L’anno della sua uscita, dopo essere stato proiettato alla 49esima edizione del Festival di Cannes, pubblico e critica rimasero folgorati da quel modo di raccontare uno spaccato così drammatico. Trainspotting diventa presto un cult ed entra al decimo posto della lista dei cento film britannici del XX secolo secondo il British Film Institute.

Il critico italiano Mereghetti ha scritto, nella sua recensione del film: “Mai si è vista l’autodistruzione messa in scena con stile tanto travolgente e con umorismo così acre. Il ritratto compiaciuto e cinico di una generazione che non ha più bandiere né miti ribellistici.”

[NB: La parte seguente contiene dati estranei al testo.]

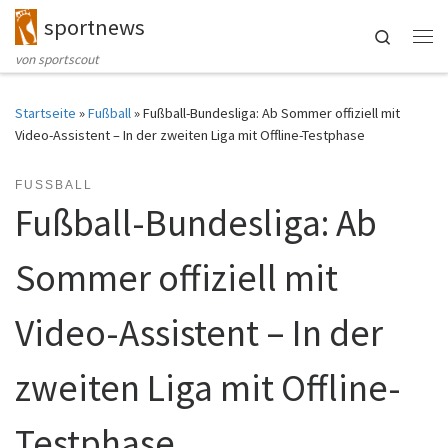
sportnews
Zum Inhalt springen
Search
Me
von sportscout
Startseite
»
Fußball
»
Fußball-Bundesliga: Ab Sommer offiziell mit
Video-Assistent – In der zweiten Liga mit Offline-Testphase
FUSSBALL
Fußball-Bundesliga: Ab
Sommer offiziell mit
Video-Assistent – In der
zweiten Liga mit Offline-
Testphase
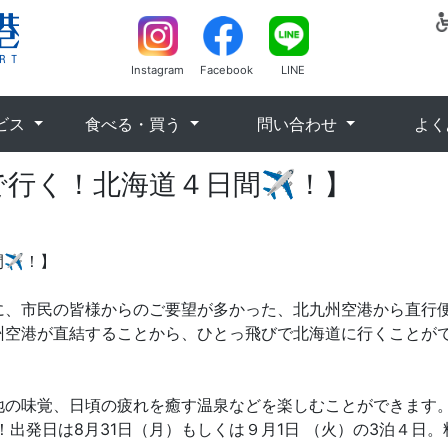
Instagram
Facebook
LINE
ビス
食べる・買う
問い合わせ
よく
で行く！北海道４日間✈！】
間✈！】
に、市民の皆様からのご要望が多かった、北九州空港から直行
州空港が直結することから、ひとっ飛びで北海道に行くことが
地の味覚、日頃の疲れを癒す温泉などを楽しむことができます
発日は8月31日（月）もしくは９月1日 （火）の3泊４日。料金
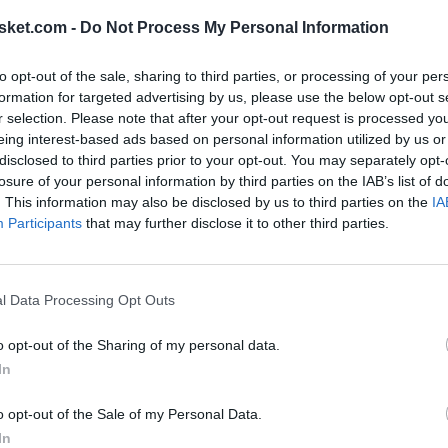
sta ahora, con las dos partes empezando a hacer
sket.com -
Do Not Process My Personal Information
durante la próxima semana.
to opt-out of the sale, sharing to third parties, or processing of your per
formation for targeted advertising by us, please use the below opt-out s
r selection. Please note that after your opt-out request is processed y
eing interest-based ads based on personal information utilized by us or
Ú
disclosed to third parties prior to your opt-out. You may separately opt-
losure of your personal information by third parties on the IAB’s list of
. This information may also be disclosed by us to third parties on the
IA
Participants
that may further disclose it to other third parties.
l Data Processing Opt Outs
o opt-out of the Sharing of my personal data.
In
o opt-out of the Sale of my Personal Data.
In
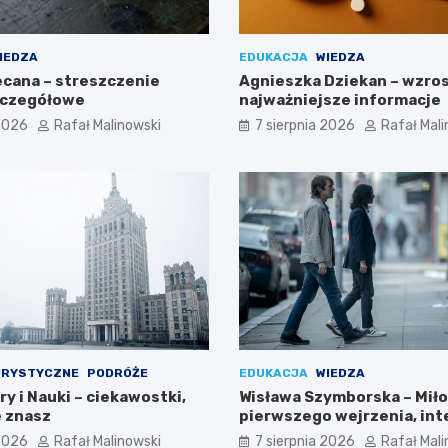
IEDZA
EDUKACJA
WIEDZA
ecana – streszczenie
Agnieszka Dziekan – wzros
szczegółowe
najważniejsze informacje
 2026
Rafał Malinowski
7 sierpnia 2026
Rafał Mali
URYSTYCZNE
PODRÓŻE
EDUKACJA
WIEDZA
ry i Nauki – ciekawostki,
Wisława Szymborska – Miło
e znasz
pierwszego wejrzenia, int
wiersza
 2026
Rafał Malinowski
7 sierpnia 2026
Rafał Mali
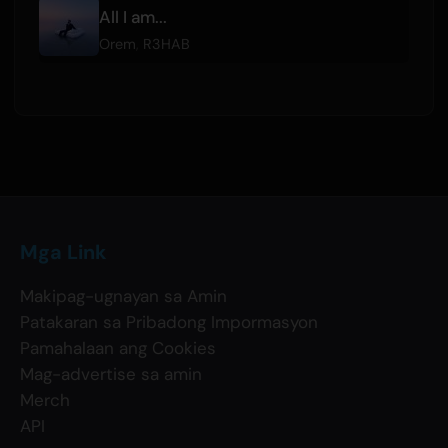
All I am...
Orem
,
R3HAB
Mga Link
Makipag-ugnayan sa Amin
Patakaran sa Pribadong Impormasyon
Pamahalaan ang Cookies
Mag-advertise sa amin
Merch
API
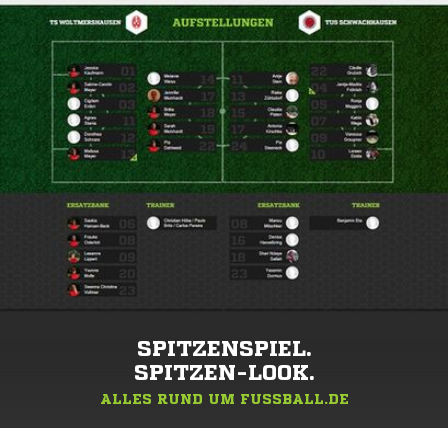
SPITZENSPIEL.
SPITZEN-LOOK.
ALLES RUND UM FUSSBALL.DE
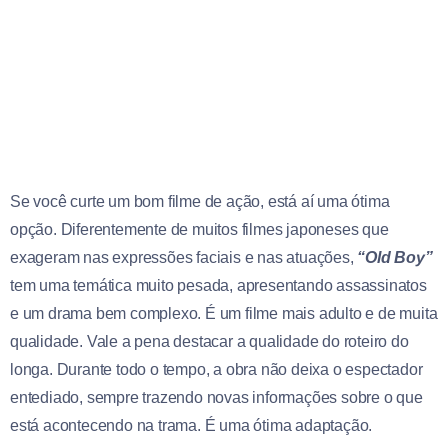
Se você curte um bom filme de ação, está aí uma ótima
opção. Diferentemente de muitos filmes japoneses que
exageram nas expressões faciais e nas atuações,
“Old Boy”
tem uma temática muito pesada, apresentando assassinatos
e um drama bem complexo. É um filme mais adulto e de muita
qualidade. Vale a pena destacar a qualidade do roteiro do
longa. Durante todo o tempo, a obra não deixa o espectador
entediado, sempre trazendo novas informações sobre o que
está acontecendo na trama. É uma ótima adaptação.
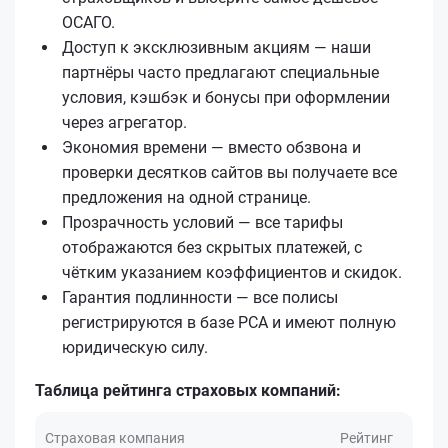
ОСАГО.
Доступ к эксклюзивным акциям — наши
партнёры часто предлагают специальные
условия, кэшбэк и бонусы при оформлении
через агрегатор.
Экономия времени — вместо обзвона и
проверки десятков сайтов вы получаете все
предложения на одной странице.
Прозрачность условий — все тарифы
отображаются без скрытых платежей, с
чётким указанием коэффициентов и скидок.
Гарантия подлинности — все полисы
регистрируются в базе РСА и имеют полную
юридическую силу.
Таблица рейтинга страховых компаний:
Страховая компания
Рейтинг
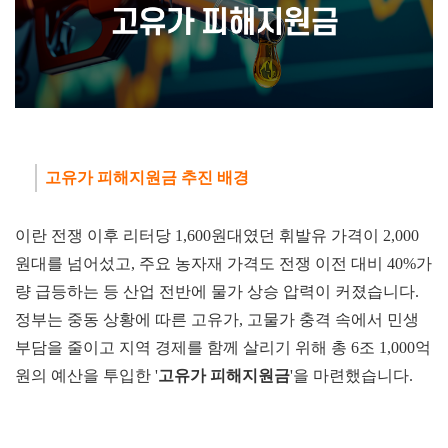
고유가 피해지원금 추진 배경
이란 전쟁 이후 리터당 1,600원대였던 휘발유 가격이 2,000
원대를 넘어섰고, 주요 농자재 가격도 전쟁 이전 대비 40%가
량 급등하는 등 산업 전반에 물가 상승 압력이 커졌습니다.
정부는 중동 상황에 따른 고유가, 고물가 충격 속에서 민생
부담을 줄이고 지역 경제를 함께 살리기 위해 총 6조 1,000억
원의 예산을 투입한 '
고유
가
피해지원금
'을 마련했습니다.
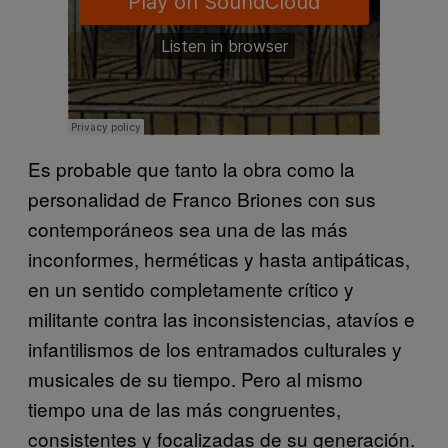
Es probable que tanto la obra como la
personalidad de Franco Briones con sus
contemporáneos sea una de las más
inconformes, herméticas y hasta antipáticas,
en un sentido completamente crítico y
militante contra las inconsistencias, atavíos e
infantilismos de los entramados culturales y
musicales de su tiempo. Pero al mismo
tiempo una de las más congruentes,
consistentes y focalizadas de su generación.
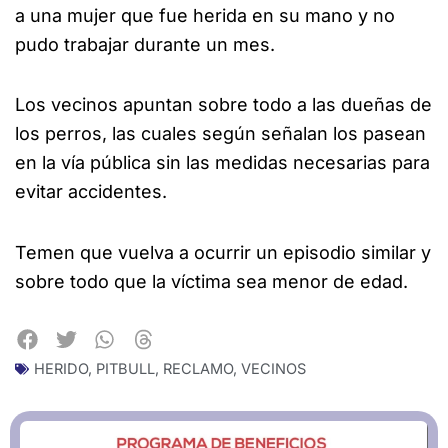
a una mujer que fue herida en su mano y no
pudo trabajar durante un mes.
Los vecinos apuntan sobre todo a las dueñas de
los perros, las cuales según señalan los pasean
en la vía pública sin las medidas necesarias para
evitar accidentes.
Temen que vuelva a ocurrir un episodio similar y
sobre todo que la víctima sea menor de edad.
HERIDO
,
PITBULL
,
RECLAMO
,
VECINOS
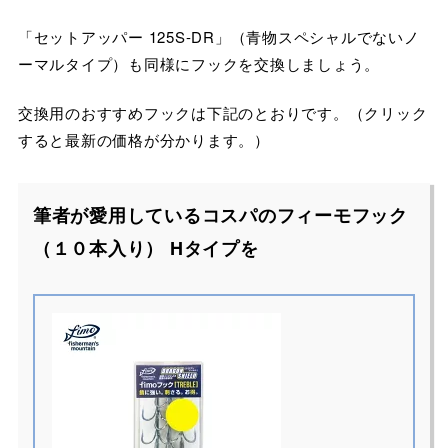
「セットアッパー 125S-DR」（青物スペシャルでないノ
ーマルタイプ）も同様にフックを交換しましょう。
交換用のおすすめフックは下記のとおりです。（クリック
すると最新の価格が分かります。）
筆者が愛用しているコスパのフィーモフック
（１０本入り） Hタイプを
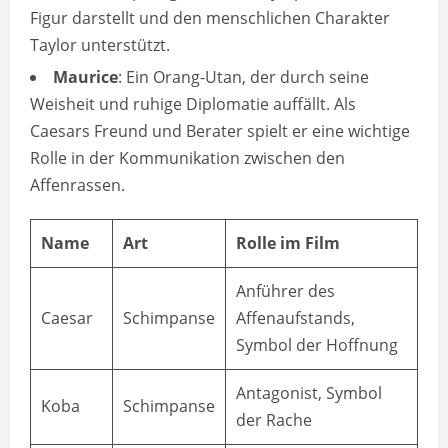
Figur darstellt und den menschlichen Charakter
Taylor unterstützt.
Maurice
: Ein Orang-Utan, der durch seine
Weisheit und ruhige Diplomatie auffällt. Als
Caesars Freund und Berater spielt er eine wichtige
Rolle in der Kommunikation zwischen den
Affenrassen.
Name
Art
Rolle im Film
Anführer des
Caesar
Schimpanse
Affenaufstands,
Symbol der Hoffnung
Antagonist, Symbol
Koba
Schimpanse
der Rache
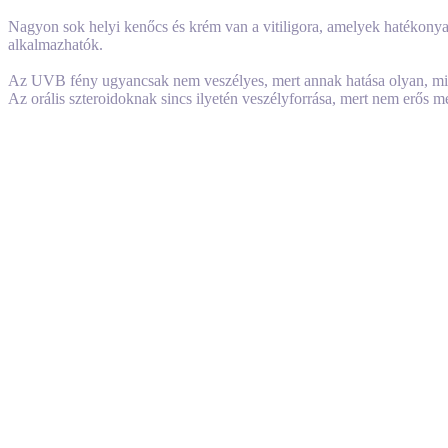
Nagyon sok helyi kenőcs és krém van a vitiligora, amelyek hatékonya
alkalmazhatók.
Az UVB fény ugyancsak nem veszélyes, mert annak hatása olyan, min
Az orális szteroidoknak sincs ilyetén veszélyforrása, mert nem erős 
Egyes orvosok JAK-gátlókat használnak súlyos koronavírus fertőzése
tüdőt károsítja. Tehát ezek a gyógyszerek még azok számára is segít
Összefoglalva: a legtöbb esetben Önnek nincs nagyobb a kockázata a 
befolyásolhatja Önt, beszéljen orvosával. És ahogy mindenkinek mond
Mossanak alaposan és rendszerese kezet. Ne gyűljenek össze nagy cs
Három dolog befolyásolja alapvetően a vírus terjedését:
hány ember fertőződött meg a koronavírussal,
hány ember érintkezik minden nap, és
milyen gyorsan terjed a vírus.
Ezen változók közül kettőt befolyásolhat, ha korlátozza a másokka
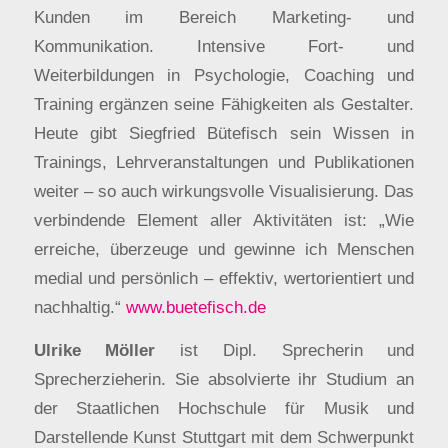
Kunden im Bereich Marketing- und
Kommunikation. Intensive Fort- und
Weiterbildungen in Psychologie, Coaching und
Training ergänzen seine Fähigkeiten als Gestalter.
Heute gibt Siegfried Bütefisch sein Wissen in
Trainings, Lehrveranstaltungen und Publikationen
weiter – so auch wirkungsvolle Visualisierung. Das
verbindende Element aller Aktivitäten ist: „Wie
erreiche, überzeuge und gewinne ich Menschen
medial und persönlich – effektiv, wertorientiert und
nachhaltig.“
www.buetefisch.de
Ulrike Möller
ist Dipl. Sprecherin und
Sprecherzieherin. Sie absolvierte ihr Studium an
der Staatlichen Hochschule für Musik und
Darstellende Kunst Stuttgart mit dem Schwerpunkt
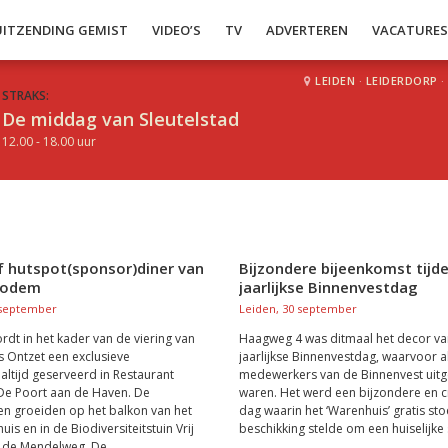
UITZENDING GEMIST
VIDEO’S
TV
ADVERTEREN
VACATURE
LEIDEN
·
LEIDERDORP
·
STRAKS:
De middag van Sleutelstad
12.00 - 18.00 uur
f hutspot(sponsor)diner van
Bijzondere bijeenkomst tijd
bodem
jaarlijkse Binnenvestdag
 september
Leiden, 30 september
dt in het kader van de viering van
Haagweg 4 was ditmaal het decor va
s Ontzet een exclusieve
jaarlijkse Binnenvestdag, waarvoor a
ltijd geserveerd in Restaurant
medewerkers van de Binnenvest uit
De Poort aan de Haven. De
waren. Het werd een bijzondere en c
en groeiden op het balkon van het
dag waarin het ‘Warenhuis’ gratis sto
uis en in de Biodiversiteitstuin Vrij
beschikking stelde om een huiselijke s
 de Mendelweg. De...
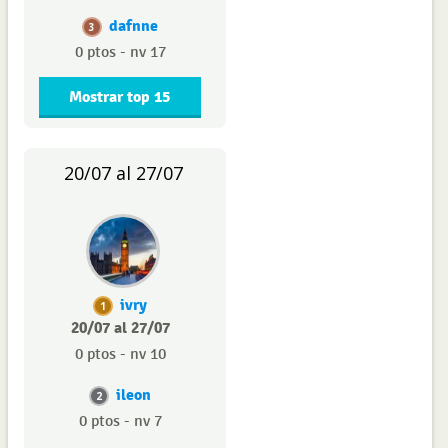
dafnne
3
0 ptos - nv 17
Mostrar top 15
20/07 al 27/07
ivry
1
20/07 al 27/07
0 ptos - nv 10
ileon
2
0 ptos - nv 7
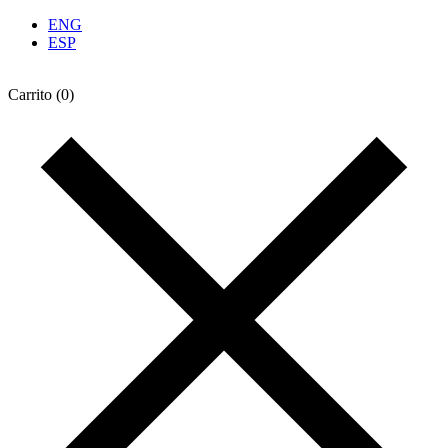
ENG
ESP
Carrito
(0)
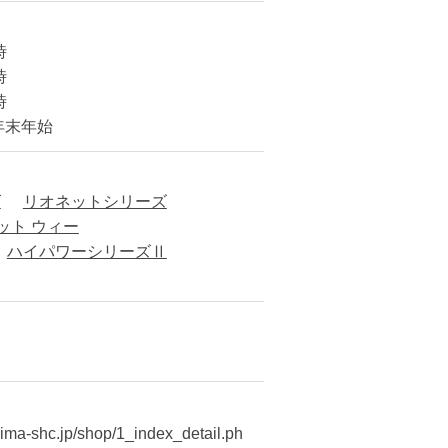
時
時
時
年末年始
ズ
リオネットシリーズ
ット ウィー
ハイパワーシリーズⅡ
hima-shc.jp/shop/1_index_detail.ph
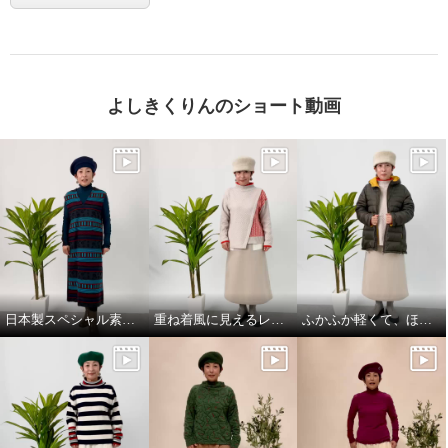
よしきくりんのショート動画
日本製スペシャル素材のジャンパースカート！
重ね着風に見えるレイヤードデザインのニットプルオーバー！
ふかふか軽くて、ほっこり暖かい、dot柄いっぱいのライトダウンミドルコート！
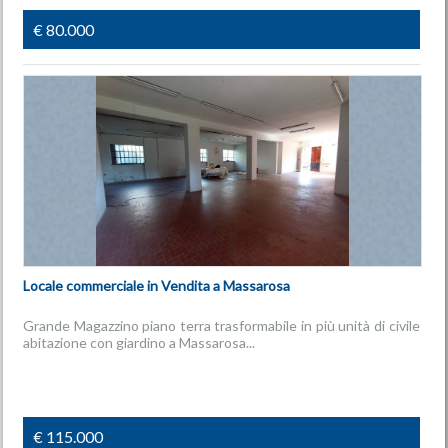
€ 80.000
Locale commerciale in Vendita a Massarosa
Grande Magazzino piano terra trasformabile in più unità di civile
abitazione con giardino a Massarosa...
€ 115.000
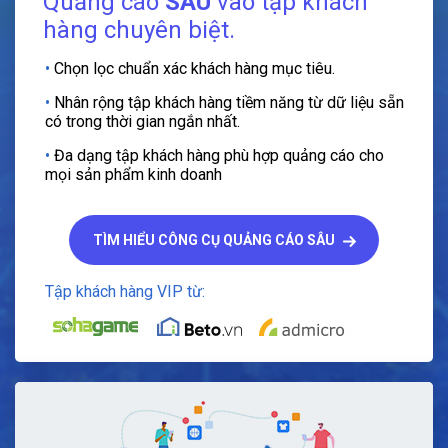
Quảng cáo
SÂU
vào tập khách
hàng chuyên biệt.
•
Chọn lọc chuẩn xác khách hàng mục tiêu.
•
Nhân rộng tập khách hàng tiềm năng từ dữ liệu sẵn
có trong thời gian ngắn nhất.
•
Đa dạng tập khách hàng phù hợp quảng cáo cho
mọi sản phẩm kinh doanh
TÌM HIỂU CÔNG CỤ QUẢNG CÁO SÂU
Tập khách hàng VIP từ:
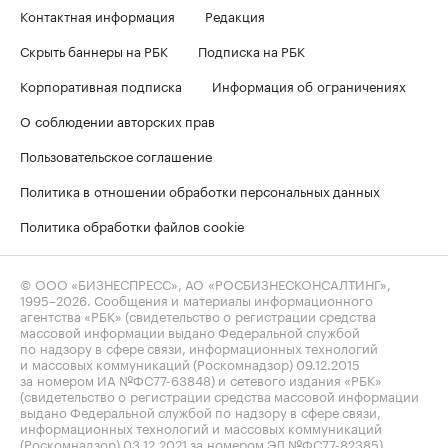
Контактная информация
Редакция
Скрыть баннеры на РБК
Подписка на РБК
Корпоративная подписка
Информация об ограничениях
О соблюдении авторских прав
Пользовательское соглашение
Политика в отношении обработки персональных данных
Политика обработки файлов cookie
© ООО «БИЗНЕСПРЕСС», АО «РОСБИЗНЕСКОНСАЛТИНГ»,
1995–2026
. Сообщения и материалы информационного
агентства «РБК» (свидетельство о регистрации средства
массовой информации выдано Федеральной службой
по надзору в сфере связи, информационных технологий
и массовых коммуникаций (Роскомнадзор) 09.12.2015
за номером ИА №ФС77-63848) и сетевого издания «РБК»
(свидетельство о регистрации средства массовой информации
выдано Федеральной службой по надзору в сфере связи,
информационных технологий и массовых коммуникаций
(Роскомнадзор) 03.12.2021 за номером ЭЛ №ФС77-82385)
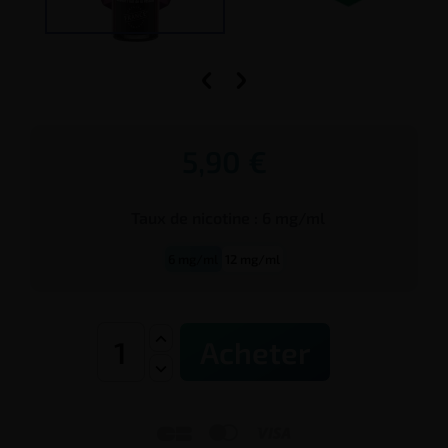


5,90 €
Taux de
nicotine
:
6 mg/ml
6 mg/ml
12 mg/ml
Acheter



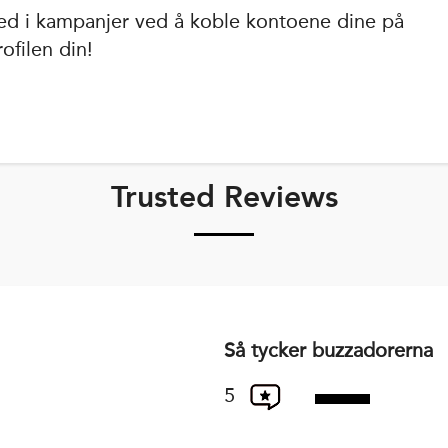
d i kampanjer ved å koble kontoene dine på
ofilen din!
Trusted Reviews
Så tycker buzzadorerna
5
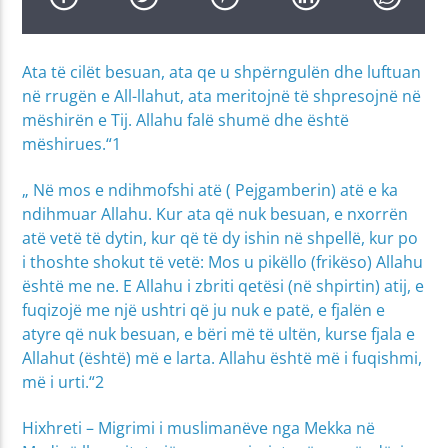
Ata të cilët besuan, ata qe u shpërngulën dhe luftuan
në rrugën e All-llahut, ata meritojnë të shpresojnë në
mëshirën e Tij. Allahu falë shumë dhe është
mëshirues.“1
„ Në mos e ndihmofshi atë ( Pejgamberin) atë e ka
ndihmuar Allahu. Kur ata që nuk besuan, e nxorrën
atë vetë të dytin, kur që të dy ishin në shpellë, kur po
i thoshte shokut të vetë: Mos u pikëllo (frikëso) Allahu
është me ne. E Allahu i zbriti qetësi (në shpirtin) atij, e
fuqizojë me një ushtri që ju nuk e patë, e fjalën e
atyre që nuk besuan, e bëri më të ultën, kurse fjala e
Allahut (është) më e larta. Allahu është më i fuqishmi,
më i urti.“2
Hixhreti – Migrimi i muslimanëve nga Mekka në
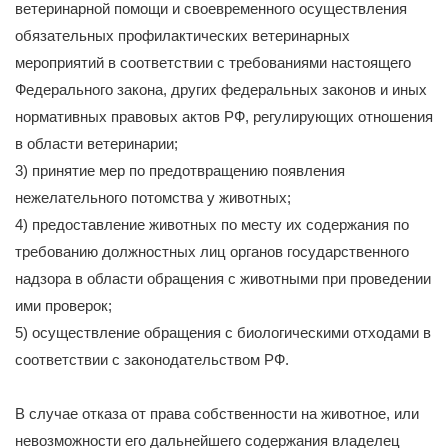
ветеринарной помощи и своевременного осуществления
обязательных профилактических ветеринарных
мероприятий в соответствии с требованиями настоящего
Федерального закона, других федеральных законов и иных
нормативных правовых актов РФ, регулирующих отношения
в области ветеринарии;
3) принятие мер по предотвращению появления
нежелательного потомства у животных;
4) предоставление животных по месту их содержания по
требованию должностных лиц органов государственного
надзора в области обращения с животными при проведении
ими проверок;
5) осуществление обращения с биологическими отходами в
соответствии с законодательством РФ.
В случае отказа от права собственности на животное, или
невозможности его дальнейшего содержания владелец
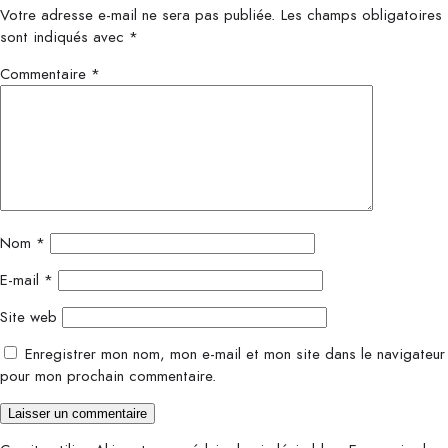
Votre adresse e-mail ne sera pas publiée.
Les champs obligatoires
sont indiqués avec
*
Commentaire
*
Nom
*
E-mail
*
Site web
Enregistrer mon nom, mon e-mail et mon site dans le navigateur
pour mon prochain commentaire.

A rendere indimenticabile il film ci pensa anche una colonna sonora d’eccezione: Underworld, Iggy Pop e Lou Reed, soltanto per citarne tre.

Il film è tratto dall’omonimo libro di Irvine Welsh, un piccolo capolavoro. Ma mentre per il libro sono stati pubblicati alcuni sequel, del film non si era fatto nulla, almeno fino all’anno scorso quando è stato annunciato che nel 2017 sarebbe uscito il seguito cinematografico, a 21 anni di distanza dal primo, con il cast e il regista originali.

Qualche giorno fa è uscito finalmente il nuovo trailer del sequel, e siamo sicuri che i fan di Spud, Renton, Begbie e Sick Boy non rimarranno delusi.

Il film uscirà nelle sale italiane nel marzo del prossimo anno, e guardando il trailer non è facile capire di cosa tratterà nel dettaglio. Sicuramente il materiale bibliografico non manca (i libri di Welsh dai quali attingere), ma Danny Boyle potrebbe fare di testa sua e costruire la storia con risvolti inediti.

Il trailer si apre con Sick Boy che chiede a Renton: “Dove sei stato in questi ultimi 20 anni?” Un pretesto per raccontare la storia concentrata e con lo stile travolgente che aveva contraddistinto il primo capitolo. Anche se il mondo intorno è cambiato (con l’avvento di internet e dei social network), in fondo la filosofia di Trainspotting rimane sempre la stessa.